• **Ejercicio 1**:
Reescribe el pasaje del texto sobre las expectativas en la pareja que va de "El punto es" a "que me elijan." y cambia "mercader" por "comprador".
• **Ejercicio 2**:
Resume en dos oraciones el texto sobre las expectativas en la pareja.

• **Texto de lectura**:
+-------+

La historia es mía y yo sabré con quien la escribo.

Hace unos días leí un artículo, en el que me hizo sentir como en un aparador, y no por ser especial al contrario… el escrito era sobre todo lo que una chica modifica para poder agradar al chico de sus sueños. Eso solo es un arranque de bajas expectativas de uno mismo, por no decir deteriorada auto-estima.

Decía, que me sentí en un aparador, como si muchas chicas estuvieran poniéndose bonitas y esperando a que un caballero las eligiera así como si fueran zapatos, lo que me hace pensar, las chicas tenemos zapatos para cada temporada, zapatos para correr, zapatillas de fiesta, y botas para el frío, entonces, ellos… ¿así lo harán con nosotras?

kiss

Digo, es imposible que una sola tenga todas las características que él desea para su compañera de vida, lo mismo pasa con nosotras ninguno nos llena al 100 pero de eso se trata la relación en pareja ¿no? El afrontar las diferencias, superarlas y aprender a enamorarte de lo que odiabas, se llaman acuerdos, paciencia amor.

El punto es que no podemos, o al menos yo no podría estar cambiando mi esencia, mi personalidad para embonar en las expectativas que tiene un hombre para su amor ideal. Perdón, pero yo valgo lo suficiente como para escoger y no ponerme a merced del mercader para que me elijan.

Estoy más que convencida que el que de verdad desee estar conmigo, lo hará amando todas mis virtudes y tolerando y sabiendo llevar cada uno de mis defectos como sé que si de verdad es lo que quiero para mí, yo haré lo mismo con él. Digo, vuelvo a lo m ismo, una relación exitosa es cuestión de comunicación y llegar a acuerdos.

Nadie es más o menos que yo, todos somos iguales pero sobre todo, créeme que jamás querré compartir mi vida con alguien que quiera cambiar aspectos de ella a cada momento, no puedo ser feliz con alguien que me haga sentir menos y que no valore lo que soy y como soy.

+-------+

• **Datos proporcionados**:

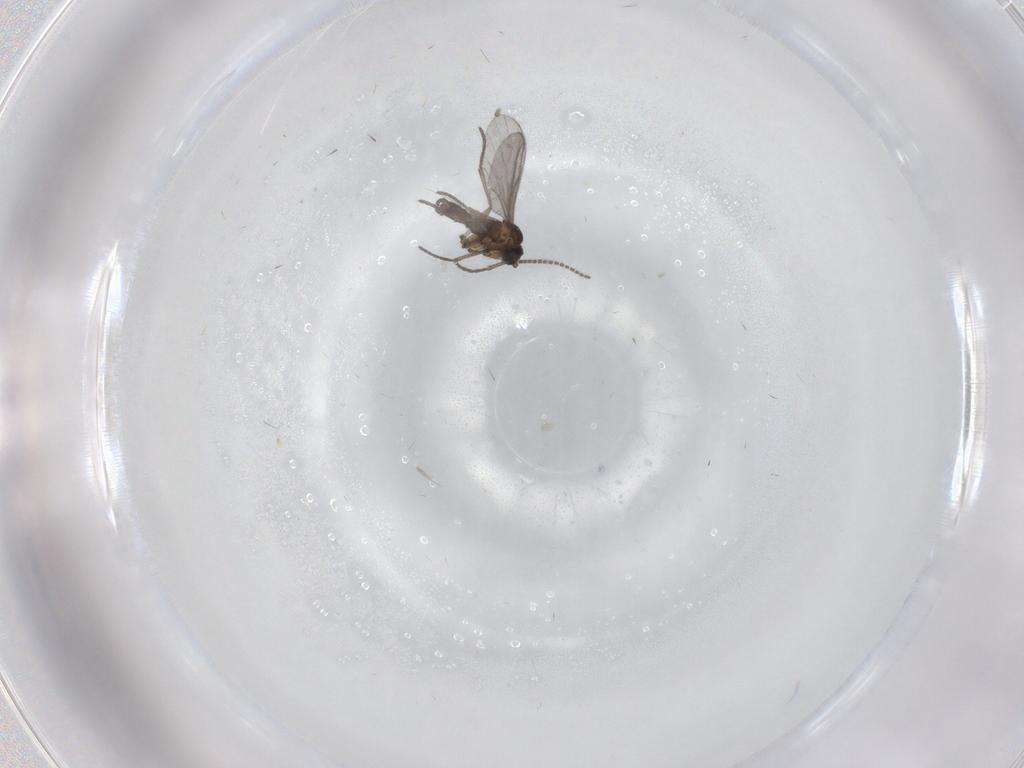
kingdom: Animalia
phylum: Arthropoda
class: Insecta
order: Diptera
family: Sciaridae
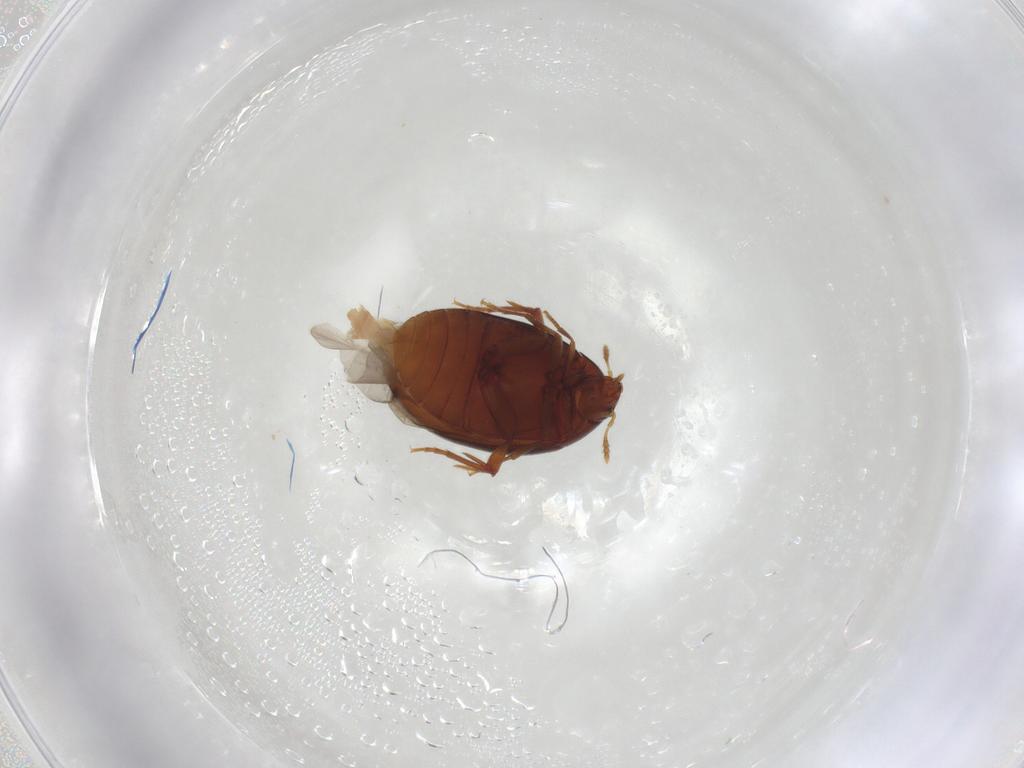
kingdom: Animalia
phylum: Arthropoda
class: Insecta
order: Coleoptera
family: Melandryidae
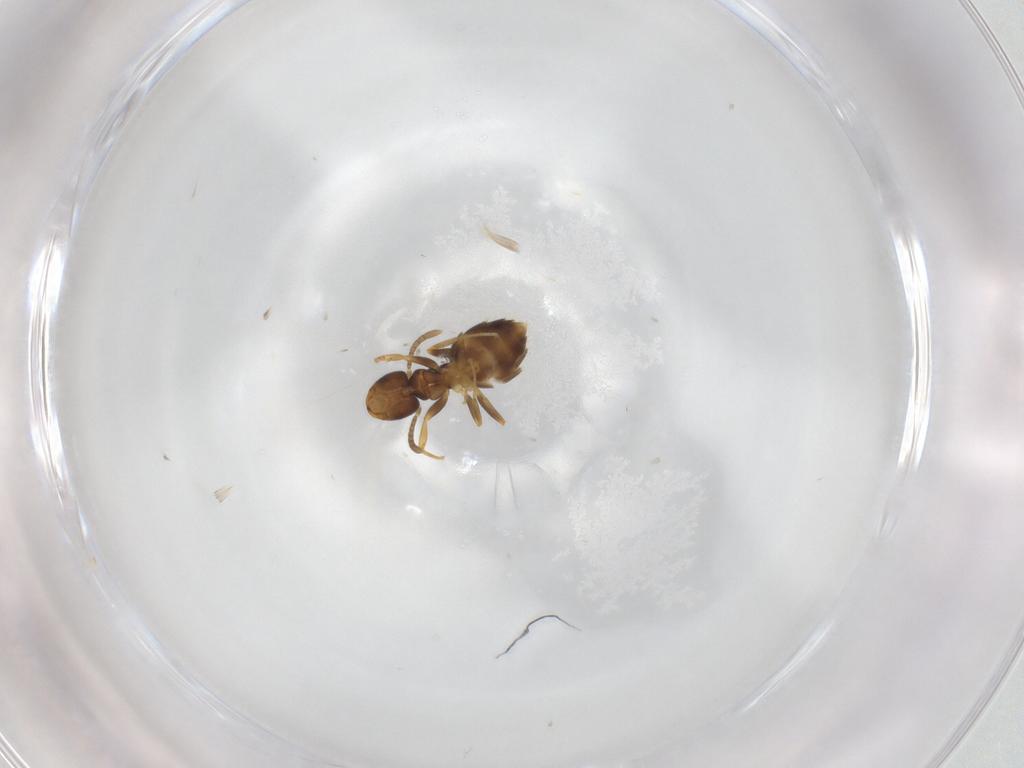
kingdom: Animalia
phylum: Arthropoda
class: Insecta
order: Hymenoptera
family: Formicidae
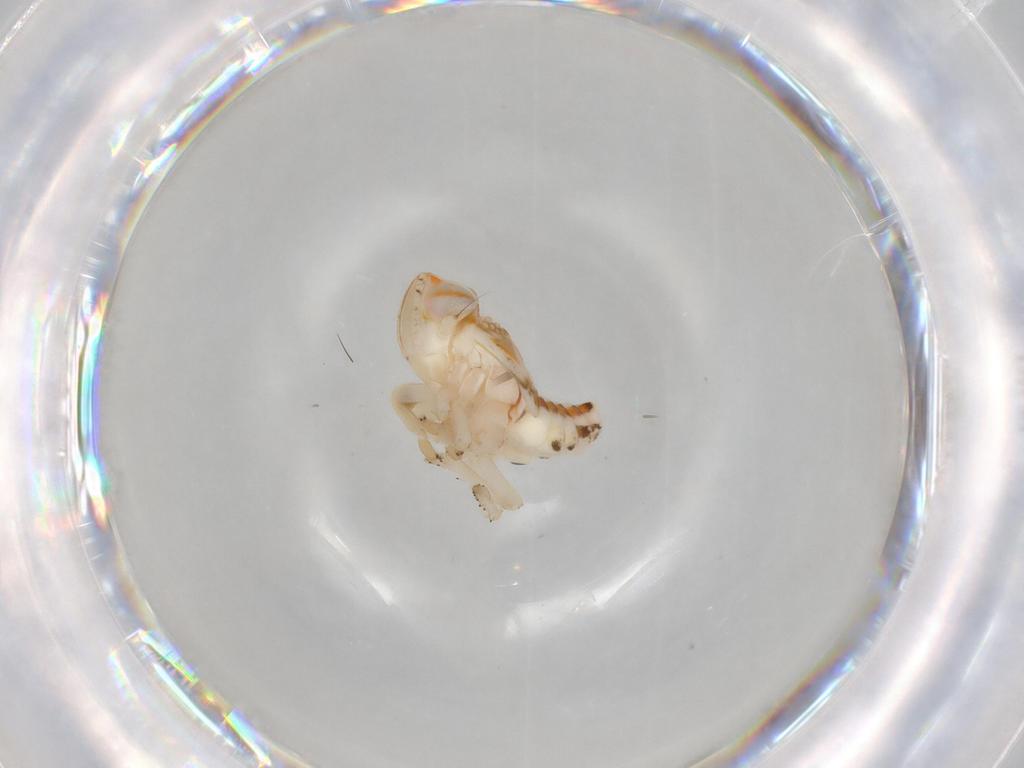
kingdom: Animalia
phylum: Arthropoda
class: Insecta
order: Hemiptera
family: Nogodinidae
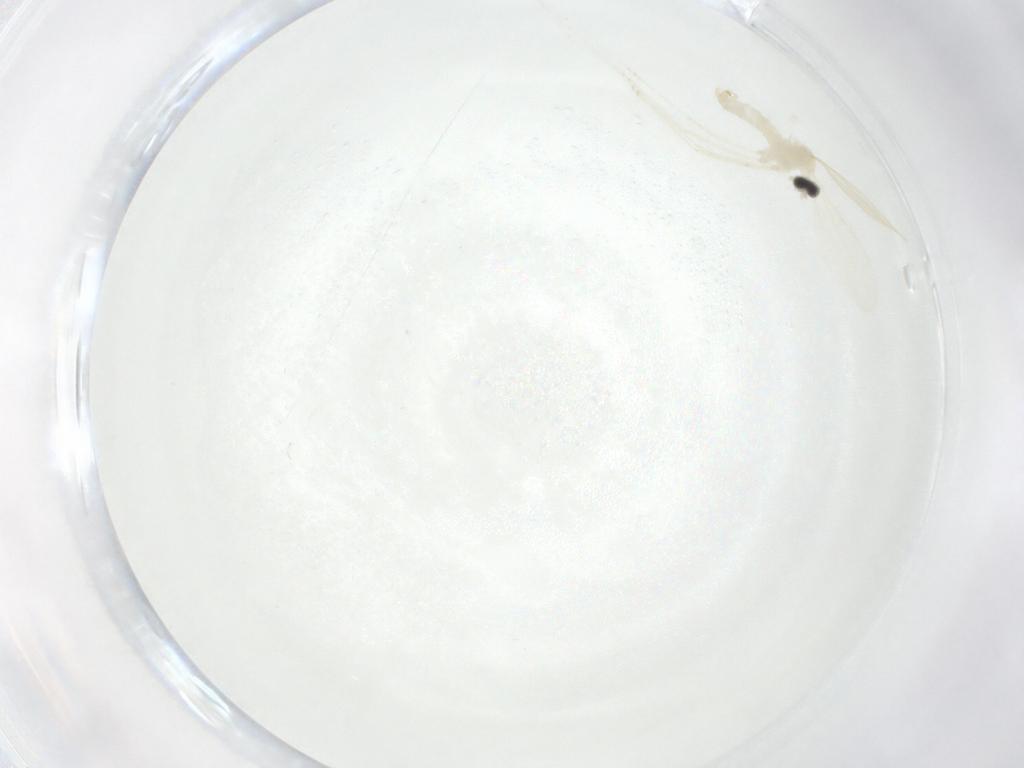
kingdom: Animalia
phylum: Arthropoda
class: Insecta
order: Diptera
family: Cecidomyiidae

+-------+

• **Solución 1**:
El punto es que no podemos, o al menos yo no podría estar cambiando mi esencia, mi personalidad para embonar en las expectativas que tiene un hombre para su amor ideal. Perdón, pero yo valgo lo suficiente como para escoger y no ponerme a merced del comprador para que me elijan.

• **Solución 2**:
Quien escribe cuenta que un artículo sobre lo que una chica modifica para agradar al chico de sus sueños le hizo sentirse como en un aparador, como si muchas chicas esperaran a que un caballero las eligiera igual que a unos zapatos. Afirma que no cambiaría su esencia ni su personalidad para ajustarse a las expectativas de un hombre, porque una relación exitosa es cuestión de comunicación y de llegar a acuerdos, y que jamás querrá compartir su vida con alguien que quiera cambiar aspectos de ella.